As reported by CNBC, coffee futures rose by 8.8% in March, to an average somewhere around $1.16 per pound. The reason for the spike is market uncertainty; indeed, we've seen this sort of price spike due to calamity in the past—it's one of the only sources of significant increase the coffee market price sees, which is a surefire sign that the system is broken. Drought and disease have both caused the price of coffee to raise to slightly less-unsustainable levels in the recent past, and now it’s COVID-19.
As we briefly touched on in previous articles, importers are concerned that slowdowns in the supply chain may disrupt the flow of coffee. Some are stockpiling green coffee while it is still available, as reported by Reuters and others in late March. And the potential points of disruption along the supply chain are many. Countrywide shutdowns could limit the migrant workforce from neighboring countries many producers rely upon during harvest, available shipping options have been reduced, and many ports of entry are working with reduced numbers.
Adding to the uncertainty is a precipitous increase in demand. Just as importers and roasters are panic buying green coffee, consumers are stockpiling roasted coffee for home use. France and Italy, for instance, have seen 34.6% and 29.5% increases, respectively, over the same time last year, according market research institute IRI. Our own small sample size study found that Sprudge readers, who already drink a lot of coffee, were drinking as much as one full cup more per day on average over the last month, while making way more coffee at home and purchasing online.
These factors, fear of supply chain disruption and consumer stockpiling, have led to an “upward pressure on prices in the short term,” per the International Coffee Organization.

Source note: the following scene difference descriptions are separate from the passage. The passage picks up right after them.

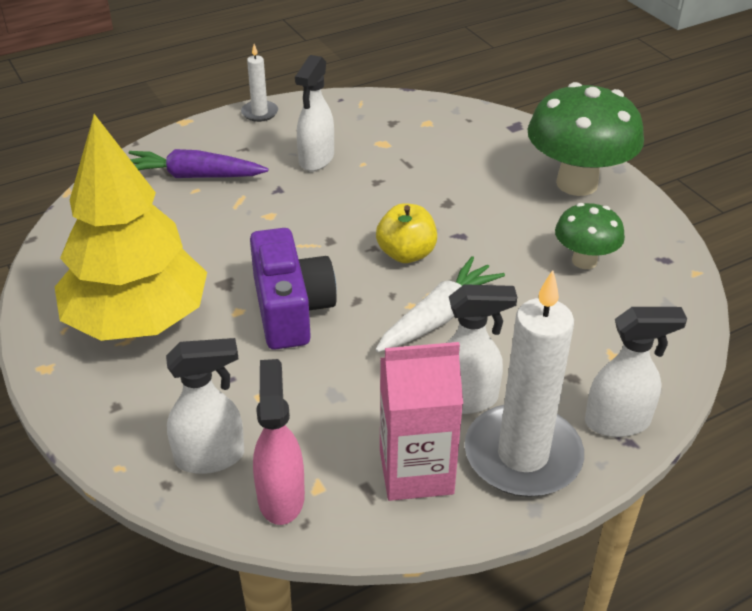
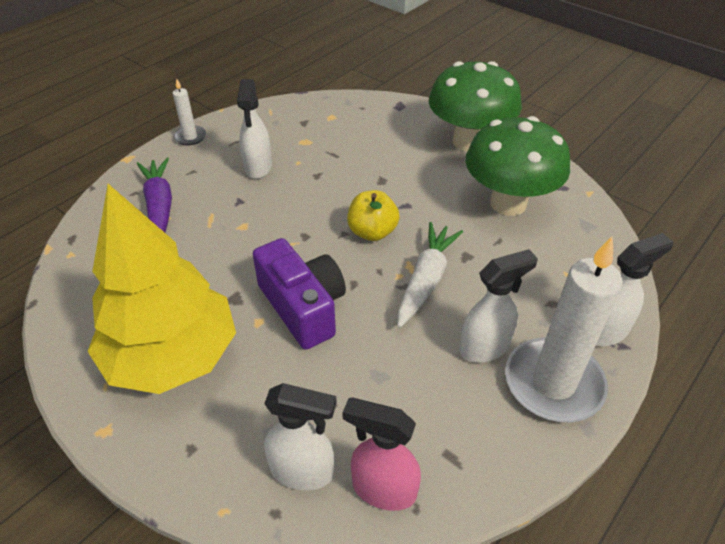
camera: 20 degrees left, 5 degrees up
purple carrot [129,149,268,178] -> purple carrot turned 90 degrees clockwise [137,157,172,232]
white spray bottle [166,338,244,474] -> white spray bottle turned 45 degrees clockwise [264,383,337,490]
pink spray bottle [253,359,305,525] -> pink spray bottle turned 45 degrees counterclockwise [342,398,421,511]
pink carton [380,342,463,501] -> none
green mushroom [555,203,625,269] -> green mushroom [465,116,570,216], size x1.81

But as Cafe Imports Partner and Senior Vice President of Sales Noah Namowicz told us, much of the hoarding taking place in coffee buying is happening at commercial levels, having little impact on the specialty coffee trade. And the demand spike itself may be short lived, per CNBC. The ICO notes that we can expect a proportional drop in demand over the course of the coming weeks as consumers work through a backlog of stored up coffee.
Even with all this talk of a spike, the price of coffee on the commodities market sits at just over $1.13 per pound, nowhere near the break-even point of production. Paying more for green coffee—a charge led over the last decade by the smallest independent coffee companies—remains a tremendously important concept for the future of coffee production, even here in 2020.